There is, in fact, almost no formal theory dealing with analogue communication and, in particular, no equivalent of Information Theory or Logical Type Theory. This gap in formal knowledge is inconvenient when we leave the rarified world of logic and mathematics and come face to face with the phenomena of natural history. In the natural world, communication is rarely either purely digital or purely analogic. Often discrete digital pips are combined together to make analogic pictures as in the printer's halftone block; and sometimes, as in the matter of context markers, there is a continuous gradation from the ostensive through the iconic to the purely digital.
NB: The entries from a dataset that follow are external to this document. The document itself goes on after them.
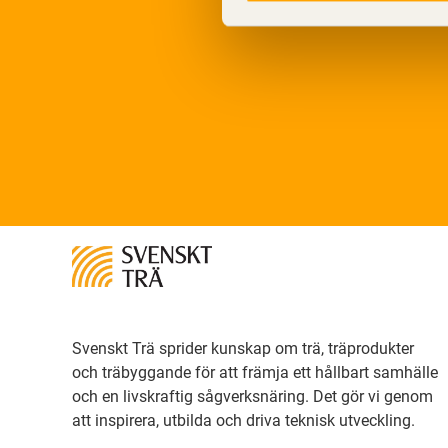
Svenskt Trä sprider kunskap om trä, träprodukter
och träbyggande för att främja ett hållbart samhälle
och en livskraftig sågverksnäring. Det gör vi genom
att inspirera, utbilda och driva teknisk utveckling.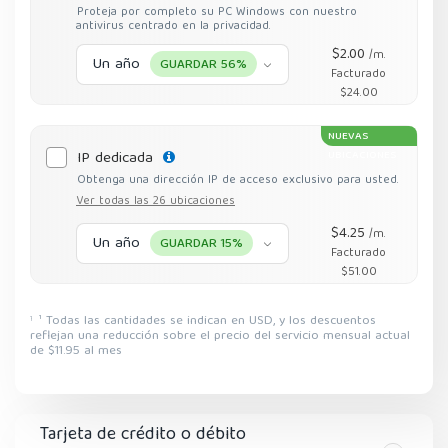
Proteja por completo su PC Windows con nuestro
antivirus centrado en la privacidad.
$2.00
/m.
Un año
GUARDAR 56%
Facturado
$24.00
NUEVAS
IP dedicada
UBICACIONES
Obtenga una dirección IP de acceso exclusivo para usted.
Ver todas las 26 ubicaciones
$4.25
/m.
Un año
GUARDAR 15%
Facturado
$51.00
¹ Todas las cantidades se indican en USD, y los descuentos
1
reflejan una reducción sobre el precio del servicio mensual actual
de $11.95 al mes
Tarjeta de crédito o débito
At the digital end of this scale all the theorems of information theory have their full force, but at the ostensive and analogic end they are meaningless.
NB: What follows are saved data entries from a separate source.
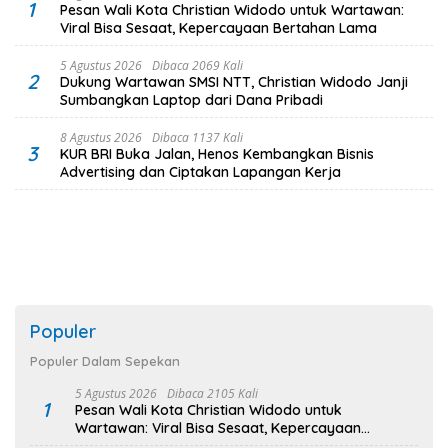
1
Pesan Wali Kota Christian Widodo untuk Wartawan:
Viral Bisa Sesaat, Kepercayaan Bertahan Lama
5 Agustus 2026
Dibaca 2069 Kali
2
Dukung Wartawan SMSI NTT, Christian Widodo Janji
Sumbangkan Laptop dari Dana Pribadi
8 Agustus 2026
Dibaca 1137 Kali
3
KUR BRI Buka Jalan, Henos Kembangkan Bisnis
Advertising dan Ciptakan Lapangan Kerja
Populer
Populer Dalam Sepekan
5 Agustus 2026
Dibaca 2105 Kali
1
Pesan Wali Kota Christian Widodo untuk
Wartawan: Viral Bisa Sesaat, Kepercayaan
Bertahan Lama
It seems also that while much of the behavioral communication of even higher mammals remains ostensive or analogic, the internal mechanism of these creatures has become digitalized at least at the neuronal level. It would seem that analogic communication is in some sense more primitive than digital and that there is a broad evolutionary trend toward the substitution of digital for analogic mechanisms. This trend seems to operate faster in the evolution of internal mechanisms than in the evolution of external behavior.
Recapitulating and extending what was said above:
(a) The notion of repeatable context is a necessary premise for any theory which defines "learning" as change.
This notion is not a mere tool of our description but contains the implicit hypothesis that for the organisms which we study, the sequence of life experience, action, etc., is somehow segmented or punctuated into subsequences or "contexts" which may be equated or differentiated by the organism.
The distinction which is commonly drawn between perception and action, afferent and efferent, input and out-put, is for higher organisms in complex situations not valid. On the one hand, almost every item of action may be re-ported either by external sense or endoceptive mechanism to the C.N.S., and in this case the report of this item be-comes an input. And, on the other hand, in higher organisms, perception is not by any means a process of mere passive receptivity but is at least partly determined by efferent control from higher centers. Perception, notoriously, can be changed by experience. In principle, we must allow both for the possibility that every item of action or output may create an item of input; and that percepts may in some cases par-take of the nature of output. It is no accident that almost all sense organs are used for the emission of signals between organisms. Ants communicate by their antennae; dogs by the pricking of their ears; and so on.
In principle, even in zero learning, any item of experience or behavior may be regarded as either "stimulus" or "response" or as both, according to how the total sequence is punctuated. When the scientist says that the buzzer is the "stimulus" in a given sequence, his utterance implies an hypothesis about how the organism punctuates that sequence. In Learning I, every item of perception or behavior may be stimulus or response or reinforcement according to how the total sequence of interaction is punctuated.